Middleham soon healed the grief of his passing, for at Middleham there was little Ned to spread laughter through the castle. But three months later, only a week after Richard’s twenty-fourth birthday, while he was away at York attending a meeting of the Council of the North, a messenger arrived from Northumberland. Anne was on her knees, singing to Ned in the nursery, when her mother came in, her face etched with sorrow. Anne ceased her song. She handed Ned to Nurse Idley and rose. “John’s Isobel is dying,” said the Countess. “We must go to her.” Anne felt the sting of tears.

 

Anne and the Countess reached Bisham before Isobel’s second husband, William Norris, had returned from the south, where he had journeyed on business.

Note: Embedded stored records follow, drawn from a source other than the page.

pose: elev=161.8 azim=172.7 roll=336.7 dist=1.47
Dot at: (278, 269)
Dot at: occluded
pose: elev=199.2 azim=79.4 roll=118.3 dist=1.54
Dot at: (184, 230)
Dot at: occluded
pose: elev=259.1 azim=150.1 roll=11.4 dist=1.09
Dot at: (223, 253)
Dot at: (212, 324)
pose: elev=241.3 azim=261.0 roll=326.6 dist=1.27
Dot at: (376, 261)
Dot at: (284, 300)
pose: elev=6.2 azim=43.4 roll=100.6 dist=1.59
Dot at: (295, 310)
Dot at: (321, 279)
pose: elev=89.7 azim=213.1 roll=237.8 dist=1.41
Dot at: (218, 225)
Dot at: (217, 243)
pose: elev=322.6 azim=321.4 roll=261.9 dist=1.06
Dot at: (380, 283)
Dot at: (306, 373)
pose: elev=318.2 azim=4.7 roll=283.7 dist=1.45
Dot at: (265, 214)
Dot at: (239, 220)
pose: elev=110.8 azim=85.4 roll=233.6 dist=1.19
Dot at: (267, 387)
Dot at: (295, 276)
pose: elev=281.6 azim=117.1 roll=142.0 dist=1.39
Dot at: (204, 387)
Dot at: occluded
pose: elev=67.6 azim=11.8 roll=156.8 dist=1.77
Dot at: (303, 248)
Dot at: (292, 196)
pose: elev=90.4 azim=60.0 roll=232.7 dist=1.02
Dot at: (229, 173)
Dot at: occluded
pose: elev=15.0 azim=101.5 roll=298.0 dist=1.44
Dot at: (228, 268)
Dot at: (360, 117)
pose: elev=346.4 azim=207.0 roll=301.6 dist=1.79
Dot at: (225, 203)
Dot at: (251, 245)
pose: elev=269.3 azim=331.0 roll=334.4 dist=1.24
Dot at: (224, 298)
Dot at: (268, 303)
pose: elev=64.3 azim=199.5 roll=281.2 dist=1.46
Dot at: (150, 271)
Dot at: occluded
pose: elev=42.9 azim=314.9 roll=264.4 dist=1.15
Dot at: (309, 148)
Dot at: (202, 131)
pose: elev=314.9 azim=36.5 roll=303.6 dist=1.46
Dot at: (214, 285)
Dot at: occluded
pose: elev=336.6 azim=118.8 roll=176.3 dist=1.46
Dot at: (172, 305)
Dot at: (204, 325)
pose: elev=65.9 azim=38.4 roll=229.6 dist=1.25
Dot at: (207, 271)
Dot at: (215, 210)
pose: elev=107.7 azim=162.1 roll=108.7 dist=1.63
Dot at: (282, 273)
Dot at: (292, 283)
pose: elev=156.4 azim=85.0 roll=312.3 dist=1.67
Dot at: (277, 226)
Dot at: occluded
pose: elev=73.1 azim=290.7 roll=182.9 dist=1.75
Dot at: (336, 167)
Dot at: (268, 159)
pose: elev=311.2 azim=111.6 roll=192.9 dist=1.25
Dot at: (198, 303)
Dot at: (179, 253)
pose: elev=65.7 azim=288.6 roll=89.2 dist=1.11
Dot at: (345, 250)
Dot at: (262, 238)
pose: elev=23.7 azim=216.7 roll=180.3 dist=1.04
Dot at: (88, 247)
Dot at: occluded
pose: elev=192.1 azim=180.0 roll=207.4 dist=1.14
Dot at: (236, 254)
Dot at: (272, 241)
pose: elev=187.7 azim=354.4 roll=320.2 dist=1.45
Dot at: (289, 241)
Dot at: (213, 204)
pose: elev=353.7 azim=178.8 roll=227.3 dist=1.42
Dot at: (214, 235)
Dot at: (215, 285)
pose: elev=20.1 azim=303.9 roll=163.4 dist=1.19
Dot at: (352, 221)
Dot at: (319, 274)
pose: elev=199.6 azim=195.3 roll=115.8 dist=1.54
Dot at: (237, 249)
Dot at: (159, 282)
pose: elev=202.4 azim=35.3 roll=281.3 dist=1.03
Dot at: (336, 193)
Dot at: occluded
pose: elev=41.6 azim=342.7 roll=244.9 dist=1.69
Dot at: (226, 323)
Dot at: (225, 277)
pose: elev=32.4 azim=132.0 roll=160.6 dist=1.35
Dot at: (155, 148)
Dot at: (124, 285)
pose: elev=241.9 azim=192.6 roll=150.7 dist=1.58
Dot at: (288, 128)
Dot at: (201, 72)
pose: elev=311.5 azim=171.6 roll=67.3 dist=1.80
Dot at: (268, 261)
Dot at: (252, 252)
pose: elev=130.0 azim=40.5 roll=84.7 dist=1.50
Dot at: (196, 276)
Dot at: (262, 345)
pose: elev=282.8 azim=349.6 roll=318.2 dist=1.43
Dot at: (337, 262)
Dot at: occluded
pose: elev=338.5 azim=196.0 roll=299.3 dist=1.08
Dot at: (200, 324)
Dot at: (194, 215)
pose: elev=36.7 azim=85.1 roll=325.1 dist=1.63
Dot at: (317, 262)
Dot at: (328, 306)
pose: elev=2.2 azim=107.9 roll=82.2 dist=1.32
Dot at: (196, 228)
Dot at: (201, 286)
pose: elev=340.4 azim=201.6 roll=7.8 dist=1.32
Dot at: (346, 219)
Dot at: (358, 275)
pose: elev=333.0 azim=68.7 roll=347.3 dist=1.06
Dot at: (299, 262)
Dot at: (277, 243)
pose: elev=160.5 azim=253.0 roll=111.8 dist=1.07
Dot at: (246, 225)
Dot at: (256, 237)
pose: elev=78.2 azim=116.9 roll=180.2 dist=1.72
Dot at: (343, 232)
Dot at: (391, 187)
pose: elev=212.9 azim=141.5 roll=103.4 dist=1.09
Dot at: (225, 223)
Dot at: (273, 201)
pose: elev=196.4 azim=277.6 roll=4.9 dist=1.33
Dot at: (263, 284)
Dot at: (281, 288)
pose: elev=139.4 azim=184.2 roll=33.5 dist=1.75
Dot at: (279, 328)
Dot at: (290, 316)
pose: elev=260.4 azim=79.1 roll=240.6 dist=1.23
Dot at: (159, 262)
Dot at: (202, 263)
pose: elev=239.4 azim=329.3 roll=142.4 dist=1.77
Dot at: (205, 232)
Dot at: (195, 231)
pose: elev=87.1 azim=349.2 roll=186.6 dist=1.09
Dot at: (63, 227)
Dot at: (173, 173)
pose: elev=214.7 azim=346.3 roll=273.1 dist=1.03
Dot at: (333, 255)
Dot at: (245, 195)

In the abbey where Nevilles had been buried for centuries, where John lay with his father Salisbury, and his brothers Warwick and Thomas, and where Isobel had come to be with John, they found her drifting in and out of consciousness. The physician informed Anne and the Countess that her illness was due to a failing heart. At thirty-five, she was not yet old, the physician said, and could even recover, if she put her mind to it, but she seemed to have lost the will to live.

With her chestnut hair splashed across the pillow, Isobel seemed strangely young and innocent, and Anne had been moved to deepest pity as she gazed on the still-lovely face. Isobel had asked Anne to take her ten-year-old son, George, to be raised as a Neville, which Anne readily agreed to do; but her last words had made no sense. They were directed to John, whom Isobel thought was standing at the door. Isobel had given a little laugh and said to the door, “I keep telling you, my Lord, angels have golden hair, not chestnut… Oh my love, I come…” and the brilliant smile that illuminated her face froze on her lips.

They had wept, the Countess and Anne. Later, as they rode home, Anne pondered Isobel’s last words. “Might she have seen uncle John?” Anne asked her mother, who knew much of death. The Countess shook her head. “Such dying visions, though not uncommon, are merely imaginings brought on by fever.” Anne found herself disappointed. She wanted to believe that John had truly returned for his precious Isobel.

More ill tidings followed on the heels of Isobel’s death, unleashing a load of sorrows almost too great to bear. On Christmas day, in the midst of revelry, soon after John’s young son, eleven-year-old George Neville, came to live with them, a black-clad messenger arrived from Warwick Castle, where Anne’s sister, Bella, lived with her husband, Richard’s brother, George. The minstrels hushed their song. The Countess rose to her feet unsteadily, ashen pale, trembling. Anne reached for her mother’s hand.

He bowed stiffly. “Your Grace… my Lady… I am the bearer of grievous tidings. Her Grace, Isabelle, Duchess of Clarence, died three days ago giving birth to a son.”